Once in a thousand years such a secret is revealed to someone like the singer-swordsmith.  But no one yet has been able to take in the truth that we are two selves, this one and one more real that lives in the valley, for which we yearn in song.  That we are that being as well as this familiar one.

That the two valleys are one living being cannot be said in any language.  That we are already the perfect ones cannot be spoken.

— from Central Asian Sufis and the Nature of the Heart, by Coleman Barks

7 November 2007

We are what we read

“There are few more powerful mirrors of the human brain’s astonishing ability to rearrange itself to learn a new intellectual function than the act of reading. Underlying the brain’s ability to learn reading lies its protean capacity to make new connections among structures and circuits originally devoted to other more basic brain processes that have enjoyed a longer existence in human evolution, such as vision and spoken language. We now know that groups of neurons create new connections and pathways among themselves every time we acquire a new skill. Computer scientists use the term ‘open architecture’ to describe a system that is versatile enough to change—or rearrange—to accommodate the varying demands on it. Within the constraints of our genetic legacy, our brain presents a beautiful example of open architecture. Thanks to this design, we come into the world programmed with the capacity to change what is given to us by nature, so that we can go beyond it. We are, it would seem from the start, genetically poised for breakthroughs.”

— from Proust and the Squid, by Maryanne Wolf

6 November 2007

i am a little church(no great cathedral)
far from the splendor and squalor of hurrying cities
—i do not worry if briefer days grow briefest,
i am not sorry when sun and rain make april

my life is the life of the reaper and the sower;
my prayers are prayers of earth’s own clumsily striving
(finding and losing and laughing and crying)children
whose any sadness or joy is my grief or my gladness

around me surges a miracle of unceasing
birth and glory and death and resurrection:
over my sleeping self float flaming symbols
of hope,and i wake to a perfect patience of mountains

i am a little church(far from the frantic
world with its rapture and anguish)at peace with nature
—i do not worry if longer nights grow longest;
i am not sorry when silence becomes singing

winter by spring,i lift my diminutive spire to
merciful Him Whose only now is forever:
standing erect in the deathless truth of His presence
(welcoming humbly His light and proudly His darkness)

~ e.e.cummings

5 November 2007

Eugene Debs, born this day in 1855, was a labor leader before labor organizing was sanctioned, at a time when striking against an employer could (and did) get him a jail sentence. 

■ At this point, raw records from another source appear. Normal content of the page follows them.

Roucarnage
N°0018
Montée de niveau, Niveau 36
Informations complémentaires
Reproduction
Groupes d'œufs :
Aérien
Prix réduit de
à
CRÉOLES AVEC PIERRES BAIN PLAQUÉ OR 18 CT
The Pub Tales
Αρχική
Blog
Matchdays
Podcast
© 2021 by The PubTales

June 16, 1918—Debs made his famous anti-war speech in Canton, Ohio, protesting World War I which was raging in Europe. For this speech he was arrested and convicted in federal court in Cleveland, Ohio under the war-time espionage law. He was his own attorney and his appeal to the jury and his statement to the court before sentencing, are regarded as two of the great classic statements ever made in a court of law. He was sentenced to serve 10 years in prison and disenfranchised for life, losing his citizenship.

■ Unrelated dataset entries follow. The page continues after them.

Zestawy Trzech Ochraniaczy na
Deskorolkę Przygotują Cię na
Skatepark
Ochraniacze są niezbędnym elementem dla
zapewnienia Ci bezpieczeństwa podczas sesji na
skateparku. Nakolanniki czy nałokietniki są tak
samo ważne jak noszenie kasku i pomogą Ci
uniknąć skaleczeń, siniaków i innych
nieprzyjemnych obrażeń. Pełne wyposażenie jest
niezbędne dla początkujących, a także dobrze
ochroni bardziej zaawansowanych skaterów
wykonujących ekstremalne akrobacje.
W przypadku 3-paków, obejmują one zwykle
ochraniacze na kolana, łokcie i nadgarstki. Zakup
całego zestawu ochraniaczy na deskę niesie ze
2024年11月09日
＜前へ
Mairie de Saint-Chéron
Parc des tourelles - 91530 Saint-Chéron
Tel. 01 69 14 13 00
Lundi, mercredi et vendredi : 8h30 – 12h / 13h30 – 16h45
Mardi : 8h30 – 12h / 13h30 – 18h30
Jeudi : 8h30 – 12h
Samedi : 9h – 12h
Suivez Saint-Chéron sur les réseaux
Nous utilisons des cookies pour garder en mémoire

1920—For the fifth and last time, while a prisoner at Atlanta, he was nominated to run for president on the Socialist party ticket. Conducting his campaign from inside the prison, he was given nearly a million votes but was defeated by the Republican, Warren G. Harding. On Christmas Day, 1921 President Harding released Debs from prison, commuting his sentence to time served.

Debs made his best-remembered statement at his sentencing hearing:

“Your Honor, years ago I recognized my kinship with all living beings, and I made up my mind that I was not one bit better than the meanest on earth. I said then, and I say now, that while there is a lower class, I am in it, and while there is a criminal element I am of it, and while there is a soul in prison, I am not free.”